In 2001, Avery helped start the Kuumba Academy Charter School, which serves children from kindergarten through eighth grade. The school, created through a partnership with CCAC, unites the arts, academics, technology and families. The academy has received national acclaim, including a congratulatory 20th-anniversary message from Raymond Lewis, a former NFL player with the Baltimore Ravens.
Programs at CCAC, Kuumba Academy and other organizations have helped boost the arts in Wilmington, Avery says. “We have some great arts organizations — when people come here from other places; they say it’s remarkable.”
Artists are storytellers, she says. They build social cohesion and are economic drivers in a community. She’s encouraged by the support for local artists from larger entities, such as the Delaware Art Museum, The Delaware Contemporary and City Theater Company. In addition, Avery encourages more support for The Creative Vision Factory, a drop-in center for residents with behavioral health needs.
In 2021, the Delaware Art Museum commissioned Dara Stevens Meredith to choreograph “a bold new work,” “The Bridge of our Roots,” which explores the lived conditions of African American women, Avery says.
The film presentation was recorded in front of “Southern Souvenir No.

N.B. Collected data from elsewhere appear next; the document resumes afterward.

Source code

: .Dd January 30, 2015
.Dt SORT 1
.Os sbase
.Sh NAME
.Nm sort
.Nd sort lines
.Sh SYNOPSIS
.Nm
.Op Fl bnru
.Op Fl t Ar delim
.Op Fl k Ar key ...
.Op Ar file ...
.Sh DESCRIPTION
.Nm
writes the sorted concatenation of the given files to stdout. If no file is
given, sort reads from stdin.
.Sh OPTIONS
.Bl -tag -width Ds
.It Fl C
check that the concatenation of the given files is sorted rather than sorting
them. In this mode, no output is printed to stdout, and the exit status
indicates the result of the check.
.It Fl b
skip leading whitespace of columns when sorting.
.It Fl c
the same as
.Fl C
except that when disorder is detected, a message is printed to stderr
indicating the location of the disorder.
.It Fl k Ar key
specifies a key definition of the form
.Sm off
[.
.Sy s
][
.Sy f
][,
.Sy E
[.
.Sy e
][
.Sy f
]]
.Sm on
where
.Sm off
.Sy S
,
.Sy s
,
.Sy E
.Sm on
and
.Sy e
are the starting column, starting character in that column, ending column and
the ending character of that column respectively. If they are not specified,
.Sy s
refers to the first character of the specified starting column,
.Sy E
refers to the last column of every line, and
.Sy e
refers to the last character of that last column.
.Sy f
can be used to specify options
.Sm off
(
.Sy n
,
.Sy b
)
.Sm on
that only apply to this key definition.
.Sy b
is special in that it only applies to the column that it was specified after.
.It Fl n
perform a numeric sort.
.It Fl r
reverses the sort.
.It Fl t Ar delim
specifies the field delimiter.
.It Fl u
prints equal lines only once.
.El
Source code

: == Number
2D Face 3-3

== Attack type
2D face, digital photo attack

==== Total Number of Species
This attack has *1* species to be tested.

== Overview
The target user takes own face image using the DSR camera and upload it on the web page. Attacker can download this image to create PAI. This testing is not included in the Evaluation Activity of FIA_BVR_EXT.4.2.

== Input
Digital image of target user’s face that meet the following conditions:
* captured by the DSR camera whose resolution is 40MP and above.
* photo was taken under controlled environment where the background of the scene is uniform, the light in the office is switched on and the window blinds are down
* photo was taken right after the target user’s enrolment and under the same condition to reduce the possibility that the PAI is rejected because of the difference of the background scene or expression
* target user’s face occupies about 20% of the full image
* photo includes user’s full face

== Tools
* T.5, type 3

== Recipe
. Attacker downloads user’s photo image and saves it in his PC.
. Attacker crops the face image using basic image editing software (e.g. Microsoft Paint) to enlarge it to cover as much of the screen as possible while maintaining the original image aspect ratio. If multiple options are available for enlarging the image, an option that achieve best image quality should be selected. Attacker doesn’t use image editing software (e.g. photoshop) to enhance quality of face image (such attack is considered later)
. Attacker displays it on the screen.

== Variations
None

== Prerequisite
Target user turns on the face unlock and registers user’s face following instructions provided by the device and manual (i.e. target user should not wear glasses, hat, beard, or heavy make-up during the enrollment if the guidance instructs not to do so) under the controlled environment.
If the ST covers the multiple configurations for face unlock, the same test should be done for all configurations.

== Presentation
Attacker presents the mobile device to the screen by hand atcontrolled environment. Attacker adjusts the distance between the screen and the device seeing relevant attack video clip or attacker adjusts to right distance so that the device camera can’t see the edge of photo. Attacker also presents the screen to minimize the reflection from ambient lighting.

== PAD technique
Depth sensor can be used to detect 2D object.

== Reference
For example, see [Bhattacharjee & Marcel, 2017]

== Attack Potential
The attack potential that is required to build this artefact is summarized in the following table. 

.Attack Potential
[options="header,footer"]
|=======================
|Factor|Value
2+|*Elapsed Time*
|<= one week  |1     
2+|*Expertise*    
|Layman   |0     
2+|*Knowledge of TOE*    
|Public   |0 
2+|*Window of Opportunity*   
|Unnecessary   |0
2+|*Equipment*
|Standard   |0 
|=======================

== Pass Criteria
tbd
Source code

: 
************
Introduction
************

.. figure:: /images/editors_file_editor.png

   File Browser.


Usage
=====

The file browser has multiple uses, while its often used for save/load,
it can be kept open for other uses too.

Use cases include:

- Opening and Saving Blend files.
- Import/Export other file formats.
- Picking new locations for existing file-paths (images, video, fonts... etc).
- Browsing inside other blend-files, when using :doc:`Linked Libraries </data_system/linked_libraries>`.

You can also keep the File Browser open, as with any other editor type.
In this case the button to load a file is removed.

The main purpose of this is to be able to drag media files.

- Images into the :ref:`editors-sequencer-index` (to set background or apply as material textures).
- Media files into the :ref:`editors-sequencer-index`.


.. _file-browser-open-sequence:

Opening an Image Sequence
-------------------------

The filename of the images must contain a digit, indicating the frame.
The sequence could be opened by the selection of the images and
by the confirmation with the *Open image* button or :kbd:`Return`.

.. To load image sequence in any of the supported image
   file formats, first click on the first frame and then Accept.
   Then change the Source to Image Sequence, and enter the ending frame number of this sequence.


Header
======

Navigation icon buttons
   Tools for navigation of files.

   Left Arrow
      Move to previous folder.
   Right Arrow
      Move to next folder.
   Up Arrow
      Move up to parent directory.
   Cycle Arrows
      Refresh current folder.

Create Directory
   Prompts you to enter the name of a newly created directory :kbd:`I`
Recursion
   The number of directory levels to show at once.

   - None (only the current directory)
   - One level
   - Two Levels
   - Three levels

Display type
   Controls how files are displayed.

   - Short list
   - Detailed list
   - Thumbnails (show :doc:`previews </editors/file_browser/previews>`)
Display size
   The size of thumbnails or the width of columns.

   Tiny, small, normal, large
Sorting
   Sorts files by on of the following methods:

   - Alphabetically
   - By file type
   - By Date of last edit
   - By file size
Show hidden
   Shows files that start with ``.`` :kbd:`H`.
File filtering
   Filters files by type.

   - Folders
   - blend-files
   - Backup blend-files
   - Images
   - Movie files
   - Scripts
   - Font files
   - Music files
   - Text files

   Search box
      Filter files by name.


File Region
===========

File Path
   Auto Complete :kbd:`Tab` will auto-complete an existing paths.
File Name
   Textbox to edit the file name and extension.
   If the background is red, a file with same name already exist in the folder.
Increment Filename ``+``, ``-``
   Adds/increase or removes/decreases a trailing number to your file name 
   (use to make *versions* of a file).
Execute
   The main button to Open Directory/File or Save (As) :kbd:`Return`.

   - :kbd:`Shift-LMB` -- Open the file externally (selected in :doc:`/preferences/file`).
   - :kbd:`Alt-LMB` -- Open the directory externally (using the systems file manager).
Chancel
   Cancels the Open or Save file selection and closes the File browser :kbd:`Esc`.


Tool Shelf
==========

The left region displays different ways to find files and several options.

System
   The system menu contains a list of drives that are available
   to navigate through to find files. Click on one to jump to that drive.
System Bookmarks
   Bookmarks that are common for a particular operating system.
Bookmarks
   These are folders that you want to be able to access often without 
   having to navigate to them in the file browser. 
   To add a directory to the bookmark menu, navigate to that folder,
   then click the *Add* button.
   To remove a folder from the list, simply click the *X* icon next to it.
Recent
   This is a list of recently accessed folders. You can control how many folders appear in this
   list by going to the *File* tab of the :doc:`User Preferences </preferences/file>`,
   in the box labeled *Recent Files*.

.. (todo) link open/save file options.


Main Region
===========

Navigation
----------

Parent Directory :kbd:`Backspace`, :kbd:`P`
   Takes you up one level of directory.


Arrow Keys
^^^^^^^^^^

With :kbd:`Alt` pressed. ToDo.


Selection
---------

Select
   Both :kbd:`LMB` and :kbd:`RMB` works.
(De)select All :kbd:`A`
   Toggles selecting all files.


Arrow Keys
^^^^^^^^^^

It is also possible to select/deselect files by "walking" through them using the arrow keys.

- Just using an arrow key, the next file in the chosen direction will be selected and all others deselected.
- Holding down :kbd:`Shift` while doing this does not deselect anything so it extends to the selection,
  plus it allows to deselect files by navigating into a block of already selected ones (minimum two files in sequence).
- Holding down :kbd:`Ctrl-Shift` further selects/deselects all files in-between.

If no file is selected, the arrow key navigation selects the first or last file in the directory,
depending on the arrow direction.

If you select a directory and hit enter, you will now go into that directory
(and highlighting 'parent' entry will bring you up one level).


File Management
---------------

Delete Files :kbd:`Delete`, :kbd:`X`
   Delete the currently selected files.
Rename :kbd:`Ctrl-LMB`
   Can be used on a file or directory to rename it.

II,” a powerful painting by Eldzier Cortor.
“Supporters encouraged a live presentation of the moving dance suite,” says Avery, who handled audience development and fundraising for the project. The dancers performed in front of sold-out crowds at the Delaware Theatre Company and the Suzanne Roberts Theatre in Philadelphia.
Next, Avery hopes to raise funds so Meredith and multigenerational dancers can tour Historically Black Colleges and Universities (HBCUs). But first, Avery says, she will join Meredith for her 40th birthday in Egypt this summer, a gift from Kuumba Academy founders.
From Avery’s Quaker Hill neighborhood, she can walk to many arts venues, including the Delaware Contemporary and the Delaware Theatre Company on the Wilmington Riverfront.
She currently volunteers on year-round programming related to one of the city’s most popular events, the Clifford Brown Jazz Festival. The annual concert series honors the virtuoso Wilmington-born jazz trumpeter who died at age 25 in a car accident. The recent year-round concerts have been in-person and virtual.
Avery has also been on the road. At the suggestion of friend and collaborator E. Shawn Qaissaunee, a Wilmington jazz artist, she applied for and received the Robert Johnson Endowment Fellowship at the Virginia Center for the Creative Arts in Amherst, VA. Her project combines creative fictional writing with a companion CD.
The artist has already recorded two CDs, primarily in the jazz genre, which include rearranged standards and originals that merge the spoken word with music. Expect more. Avery is taking piano lessons at CCAC with Stacey Harcum to help her compose.
No doubt, Raye Jones Avery will achieve her goals — with a little bit of help from her creative friends and community. The best thing about Delaware, she says, is the “deep camaraderie and kinship.”